Let’s get back to thinking about our middle-aged, middle-achieving athletic lives.

Though I can’t run these days I am big fan of parkrun. And Gaby Hinsliff in the Guardian celebrates parkrun and cheerful amateur runners. “They’re also the driving force behind parkrun, which like Joe Wicks’s online PE lesson has been an absolute gift to those of us always picked last for netball. Sure, you can turn up in an athletics vest and take a Saturday 5k around the park unbelievably seriously if you want, killing yourself to meet last week’s personal best and bragging about it afterwards on Facebook. But you can (or could, before social distancing put a stop to it) also walk a bit, and run a bit, and walk a bit more before going to the cafe for cake; you could bring the kids, or the dog, and still raise a chorus of supportive whoops and cheers as you stagger over the finishing line last.”

Ditto at home yoga. I’ve come to like yoga a lot more doing it without other people and with the instruction of my fave non-serious yoga instructor Adriene. That’s Adriene of the greeting “Hey there, party people!”

Hinsliff too found this out about yoga in lockdown: “My own minor lockdown breakthrough was realising that yoga isn’t actually meant to be a competitive sport. It’s not about hovering miserably at the back of classes full of yummy mummies who can effortlessly do the splits, but about unrolling a mat somewhere quiet and being content just to stretch out whatever will comfortably stretch. The one saving grace of being once again confined to barracks now is that nobody outside can judge your faltering efforts to do a headstand, or indeed to come up with wildly exciting yet educational activities to entertain the children through the longest, dullest winter on record.

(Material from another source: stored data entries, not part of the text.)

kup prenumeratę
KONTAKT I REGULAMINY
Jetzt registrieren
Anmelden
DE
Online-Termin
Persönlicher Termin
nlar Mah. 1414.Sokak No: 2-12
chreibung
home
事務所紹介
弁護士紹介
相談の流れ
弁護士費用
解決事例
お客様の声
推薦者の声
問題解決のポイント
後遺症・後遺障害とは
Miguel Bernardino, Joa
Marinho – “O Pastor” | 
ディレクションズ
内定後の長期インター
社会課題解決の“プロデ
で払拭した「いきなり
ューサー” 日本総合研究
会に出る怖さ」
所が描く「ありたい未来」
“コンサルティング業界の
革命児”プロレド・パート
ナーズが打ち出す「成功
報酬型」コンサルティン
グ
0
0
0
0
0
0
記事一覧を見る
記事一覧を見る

And if a tree falls in the forest and nobody hears it, then who is to say whether the lumberjack is any good or not?”

Here’s me, not being very good at yoga, and doing it anyway:

Yoga in alpaca PJs

In fact, a lot of my coming to love sports as an adult was realizing that I didn’t have to be that good at it to enjoy doing it. Do you remember in school thinking that gym class was about learning to be good at a sport and then the people who were the best got put on teams? Those of us who weren’t any good didn’t play team sports.

But as an adult I came to love team sports. On my middle aged women’s soccer team none of us were great soccer players. I mean, some of us were better than others, but being the best wasn’t what it was all about. We were a team, having fun. We joked that we had day jobs. We weren’t soccer stars. It was fun and a stress relief, not a stressful thing in our lives. We were cheerful amatuers.

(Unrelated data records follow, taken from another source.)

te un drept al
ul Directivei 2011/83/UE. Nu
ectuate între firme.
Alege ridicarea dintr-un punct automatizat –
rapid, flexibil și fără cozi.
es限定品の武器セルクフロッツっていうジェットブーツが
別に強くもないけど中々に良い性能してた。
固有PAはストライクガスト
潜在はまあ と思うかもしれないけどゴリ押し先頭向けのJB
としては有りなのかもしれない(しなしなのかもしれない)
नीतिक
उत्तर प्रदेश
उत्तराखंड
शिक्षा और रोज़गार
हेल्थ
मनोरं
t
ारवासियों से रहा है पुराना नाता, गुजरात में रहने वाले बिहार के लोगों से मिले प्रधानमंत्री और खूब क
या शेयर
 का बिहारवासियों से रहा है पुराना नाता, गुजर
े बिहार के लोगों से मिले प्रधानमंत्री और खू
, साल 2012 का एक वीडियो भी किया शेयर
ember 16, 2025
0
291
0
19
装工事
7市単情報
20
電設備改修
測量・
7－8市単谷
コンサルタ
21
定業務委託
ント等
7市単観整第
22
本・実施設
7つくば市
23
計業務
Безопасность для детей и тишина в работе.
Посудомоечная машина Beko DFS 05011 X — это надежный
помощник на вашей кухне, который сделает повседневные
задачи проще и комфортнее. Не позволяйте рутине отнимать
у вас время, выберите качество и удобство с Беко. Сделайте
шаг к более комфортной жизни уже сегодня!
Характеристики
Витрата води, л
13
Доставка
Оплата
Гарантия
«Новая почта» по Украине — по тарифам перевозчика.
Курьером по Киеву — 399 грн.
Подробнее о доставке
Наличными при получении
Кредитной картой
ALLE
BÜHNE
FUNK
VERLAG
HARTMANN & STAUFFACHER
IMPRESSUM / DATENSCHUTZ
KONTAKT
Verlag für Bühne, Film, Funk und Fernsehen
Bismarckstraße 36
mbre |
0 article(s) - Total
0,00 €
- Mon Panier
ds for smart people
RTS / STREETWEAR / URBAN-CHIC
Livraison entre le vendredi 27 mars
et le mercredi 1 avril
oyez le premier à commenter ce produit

During the pandemic the spirit of the cheerful amateur can be seen in knitting, painting, baking, as well as in yoga and running.

While there is a place for high achievement in all fields, let’s continue to celebrate the inclusive attitude of cheerful amateurism.

Hearts

How do you approach these things? Are there some sports you take more seriously than others? Do you celebrate your identity as a cheerful amateur in any context? Arts? Sports? Music?